Which wasn't strictly true, but Scherenko was distinguishing between what he knew and what he thought; and, like a good spook, giving voice only to the former for now.
"So we both have a lot of work to do."
Scherenko nodded. "Feel free to come to the chancery."
"Let me know when the communications gear gets to Moscow." Clark could have gone on, but held back. He wouldn't be completely sure until he got the proper electronic acknowledgment. So strange, he thought, that he needed it, but if Scherenko was telling the truth about his degree of penetration in the Japanese government, then he could have been "flipped" himself. And old habits died especially hard in this business. The one comforting thing was that his interlocutor knew that he was holding back, and didn't appear to mind for the moment.
"I will."
It didn't take many people to crowd the Oval Office. The premier power room in what Ryan still hoped was the world's most powerful nation was smaller than the office he'd occupied during his return to the investment business—and in fact smaller than his corner office in the West Wing, Jack realized for the first time.
They were all tired. Brett Hanson was especially haggard. Only Arnie van Damm looked approximately normal, but, then, Arnie always looked as though he were coming off a bender. Buzz Fiedler looked to be in something close to despair. The Secretary of Defense was the worst of all, however. It was he who had supervised the downsizing of the American military, who had told Congress almost on a weekly basis that our capabilities were far in excess of our needs. Ryan remembered the testimony on TV, the internal memos that dated back several years, the almost desperate objections by the uniformed chiefs of staff which they had faithfully not leaked to the media. It wasn't hard to guess what SecDef was thinking now. This brilliant bureaucrat, so confident in his vision and his judgment, had just run hard into the flat, unforgiving wall called reality.
"The economic problem," President Durling said, much to SecDef's relief.
"The hard part is the banks. They're going to be running scared until we rectify the DTC situation. So many banks now make trades that they don't know what their own reserves are. People are going to try to cash in their mutual-fund holdings controlled by those banks. The Fed Chairman has already started jawboning them."
"Saying what?" Jack asked.
"Saying they had an unlimited line of credit. Saying that the money supply will be enough for their needs. Saying that they can loan all the money they want."
"Inflationary," van Damm observed. "That's very dangerous."

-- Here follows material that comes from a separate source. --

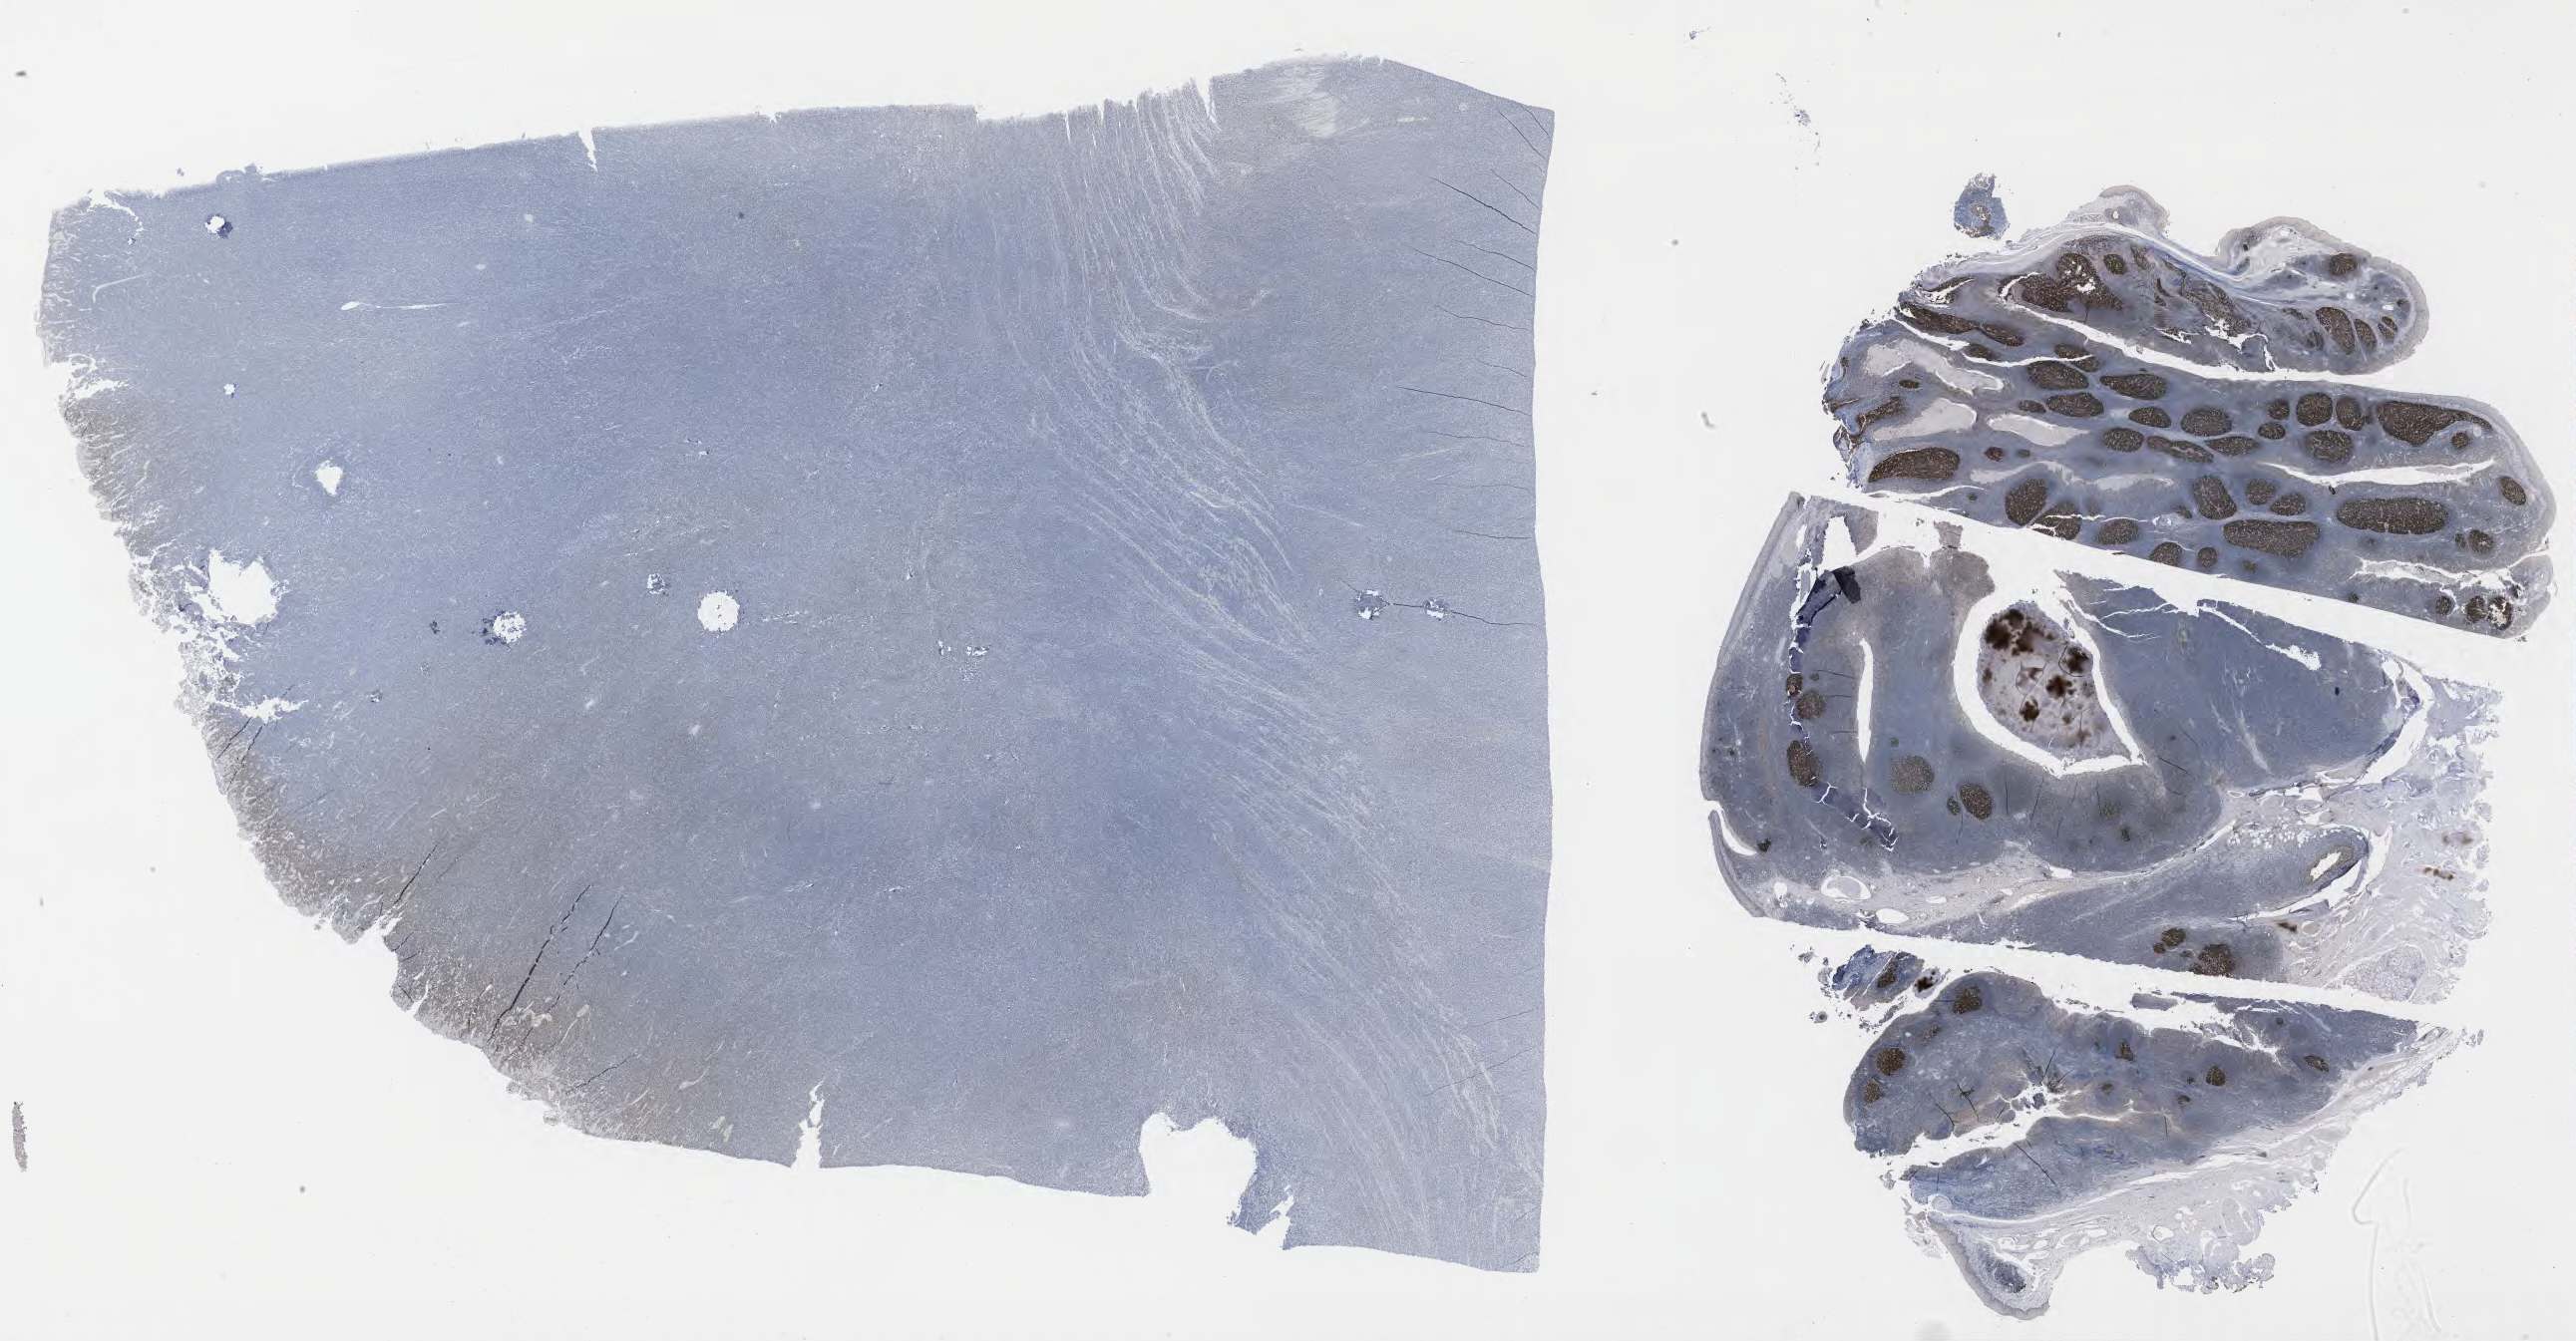
Immunohistochemistry (IHC) whole-slide image stained for BCL6 — shown as a low-resolution overview of the whole scanned area (about 41.7 x 21.7 mm). Specimen: tumor tissue. Patient male; age 17 years.
Histologic diagnosis: Burkitt lymphoma, NOS.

"Not really," Ryan said. "In the short term inflation is like a bad cold, you take aspirin and chicken soup for it. What happened Friday is like a heart attack. You treat that first. If the banks don't open for business as usual…Confidence is the big issue. Buzz is right."
Not for the first time, Roger Durling blessed the fact that Ryan's first departure from government had taken him back into the financial sector.
"And the markets?" the President asked SecTreas.
"Closed. I've talked to all of the exchanges. Until the DTC records are re-created, there will be no organized trading."